### What you should do
According to the Seattle street-name excerpt below, in what year did C.T. Conover coin Washington's nickname "The Evergreen State"?

### Excerpt provided
━━━

This cul-de-sac, which runs about 300 feet from the end of 35th Avenue just south of E James Street, was named by journalist and real estate developer C.T. (Charles Tallmadge) Conover after himself. Unlike many developers, he didn’t do this when his plat (“Conover Park”) was first filed in 1907, but rather 15 years later when a new street was established in the subdivision. Perhaps his most lasting achievement was Washington’s nickname, “The Evergreen State,” which he coined in 1890.
Cover of brochure “Washington the Evergreen State and Seattle Its Metropolis”
This Queen Anne street runs 1½ miles from the meeting of 4th, Dexter, and Westlake Avenues N in the east (at the south end of the Fremont Bridge) to the 15th Avenue W interchange in the west. Some businesses in Fishermen’s Terminal have W Nickerson Street addresses, such as Chinook’s at 1900, but these few blocks of Nickerson are Port of Seattle roads that cannot be accessed directly from the public street.
Nickerson Street was named by Alfred A. Nickerson and Elmyra Nickerson, husband and wife, in their plat of Ross 2nd Addition to the City of Seattle in 1888.

━━━

### Material supplied
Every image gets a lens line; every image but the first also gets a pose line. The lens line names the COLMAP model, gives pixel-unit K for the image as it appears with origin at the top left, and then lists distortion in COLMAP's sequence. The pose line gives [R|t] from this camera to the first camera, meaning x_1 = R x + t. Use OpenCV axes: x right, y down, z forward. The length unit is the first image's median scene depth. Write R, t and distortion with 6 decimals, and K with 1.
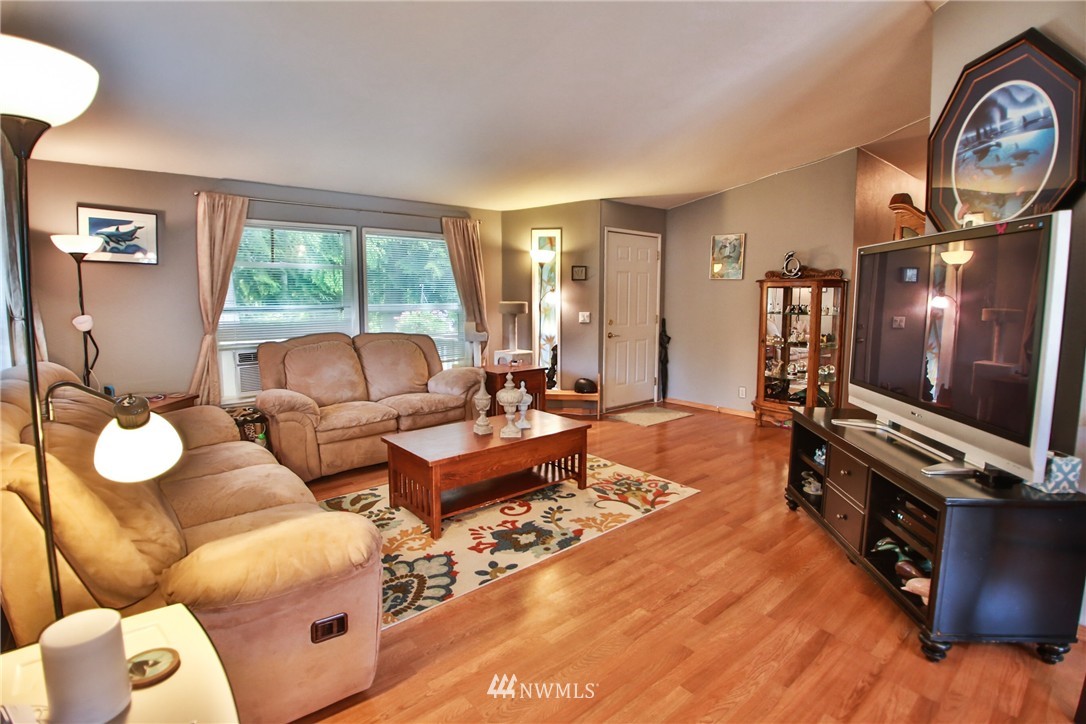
lens RADIAL K [[529.6, 0, 545.3], [0, 529.6, 347.0], [0, 0, 1]] dist [-0.044152, -0.000470]
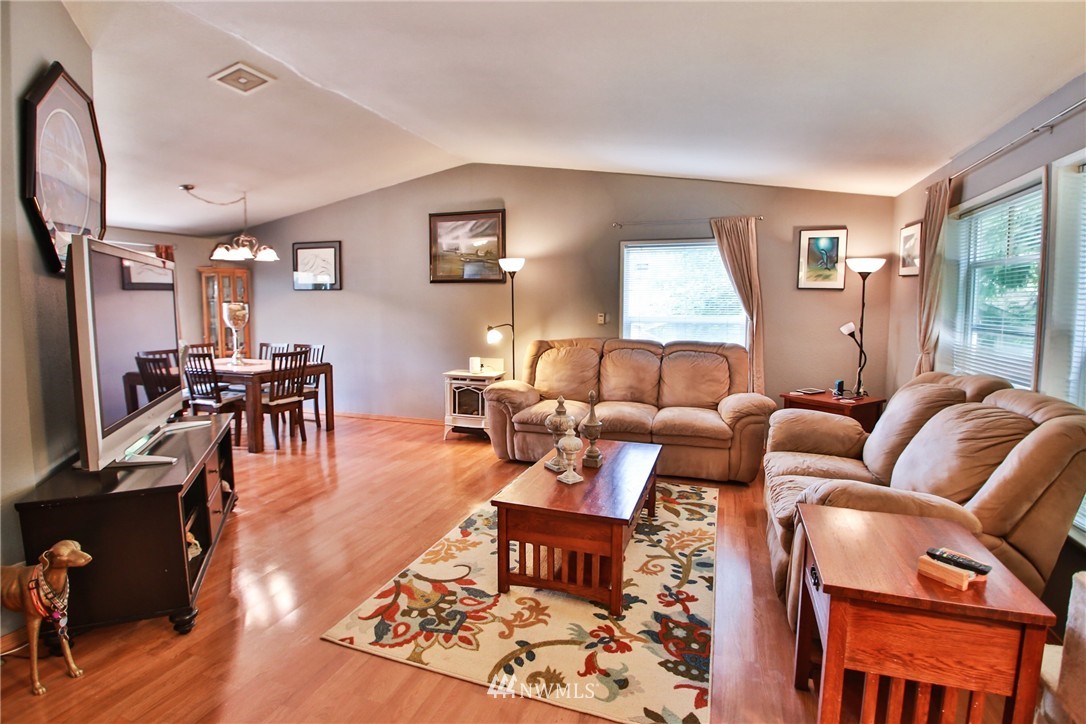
lens RADIAL K [[533.5, 0, 543.0], [0, 533.5, 362.0], [0, 0, 1]] dist [-0.002965, -0.000247]
pose [[-0.873546, 0.052367, -0.483916, 0.367590], [-0.050173, 0.979212, 0.196536, -0.173294], [0.484148, 0.195962, -0.852760, 1.656343]]
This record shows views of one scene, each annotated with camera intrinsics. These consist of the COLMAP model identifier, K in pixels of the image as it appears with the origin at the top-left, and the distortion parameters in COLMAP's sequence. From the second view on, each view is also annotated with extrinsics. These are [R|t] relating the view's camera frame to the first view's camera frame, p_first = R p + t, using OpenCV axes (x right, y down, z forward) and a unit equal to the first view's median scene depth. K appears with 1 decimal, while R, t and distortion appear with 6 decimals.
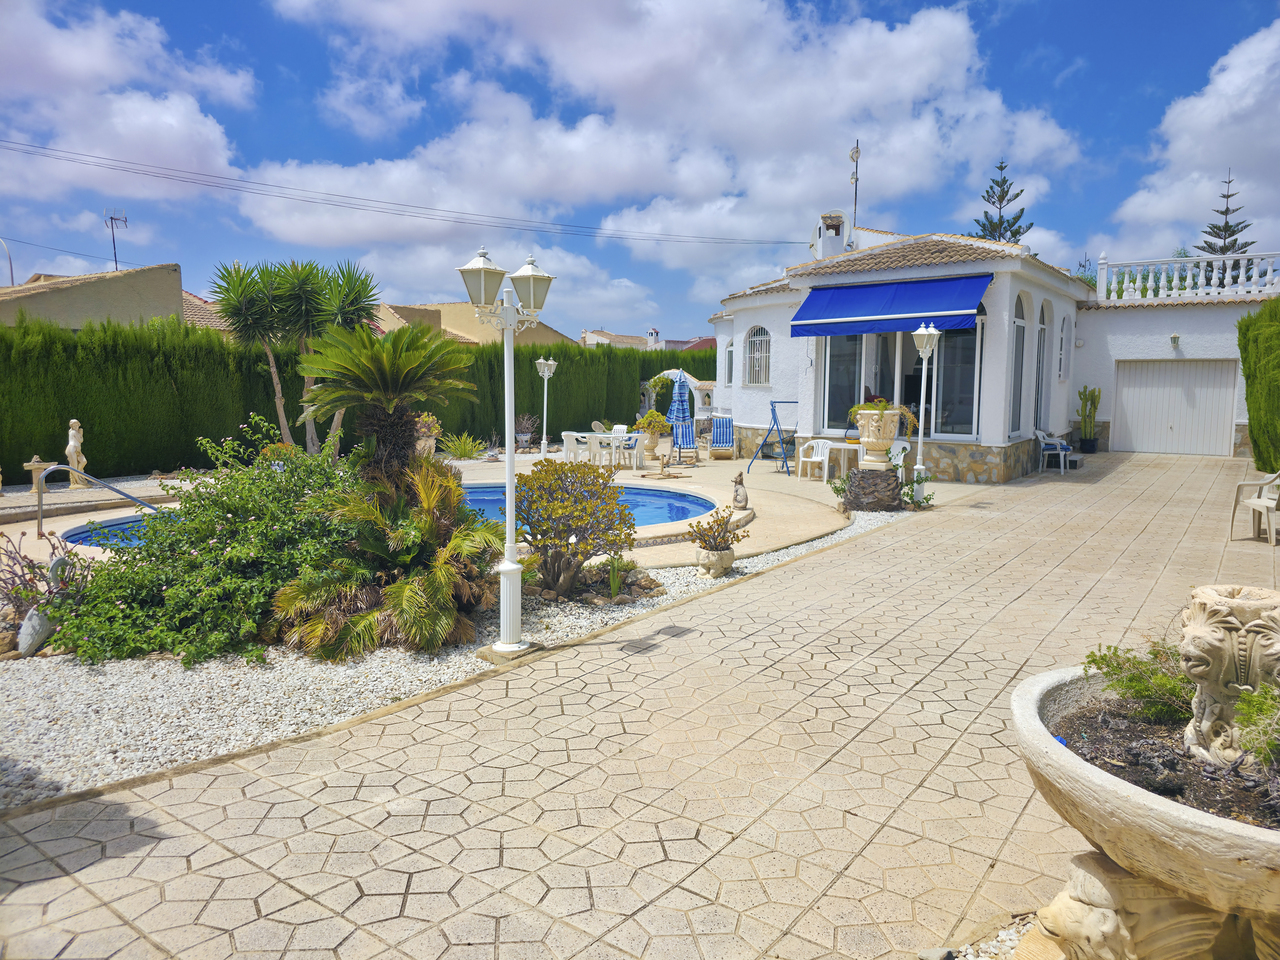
lens RADIAL K [[844.9, 0, 644.7], [0, 844.9, 480.3], [0, 0, 1]] dist [-0.012726, -0.006512]
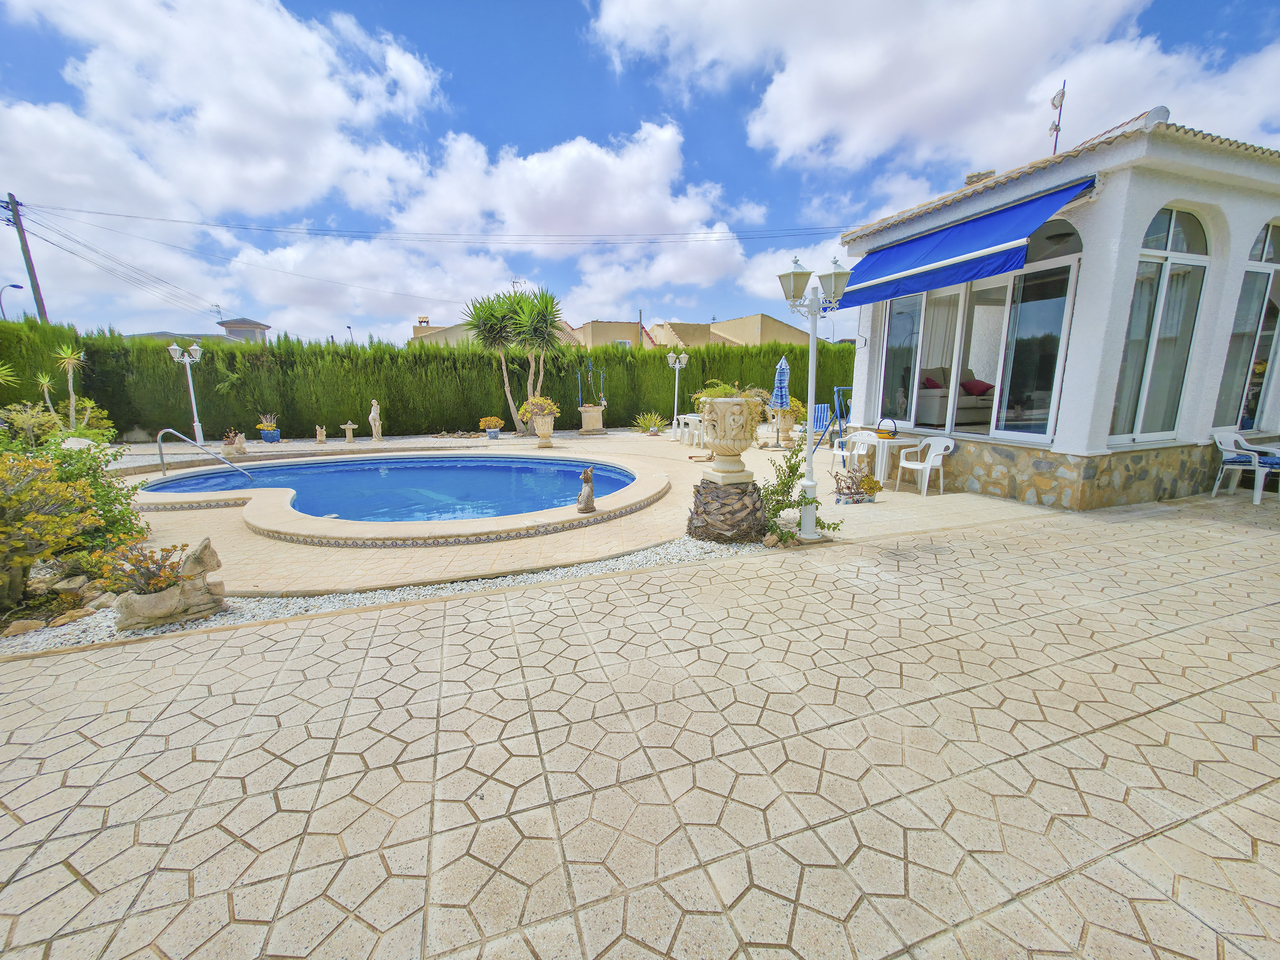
lens RADIAL K [[510.5, 0, 640.7], [0, 510.5, 477.6], [0, 0, 1]] dist [0.000077, -0.000722]
pose [[0.824447, 0.094058, -0.558068, 0.317807], [-0.052067, 0.994516, 0.090698, -0.035708], [0.563539, -0.045719, 0.824824, 0.422707]]
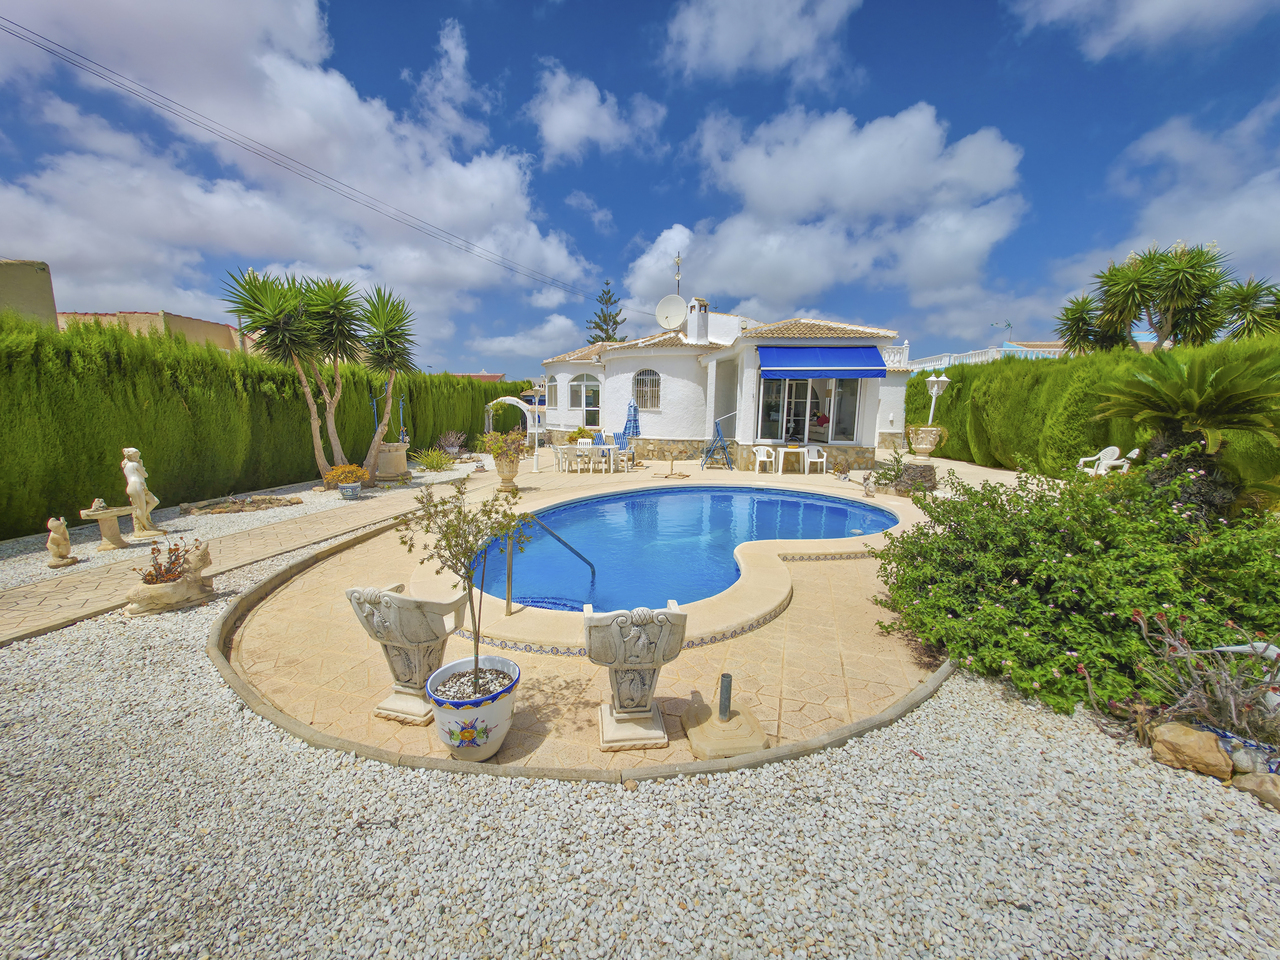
lens RADIAL K [[528.5, 0, 641.6], [0, 528.5, 503.4], [0, 0, 1]] dist [-0.004837, -0.001691]
pose [[0.824963, -0.089236, 0.558098, -0.531207], [0.050572, 0.995151, 0.084364, -0.036709], [-0.562920, -0.041374, 0.825475, 0.310617]]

━━━

### Answer to this problem
1890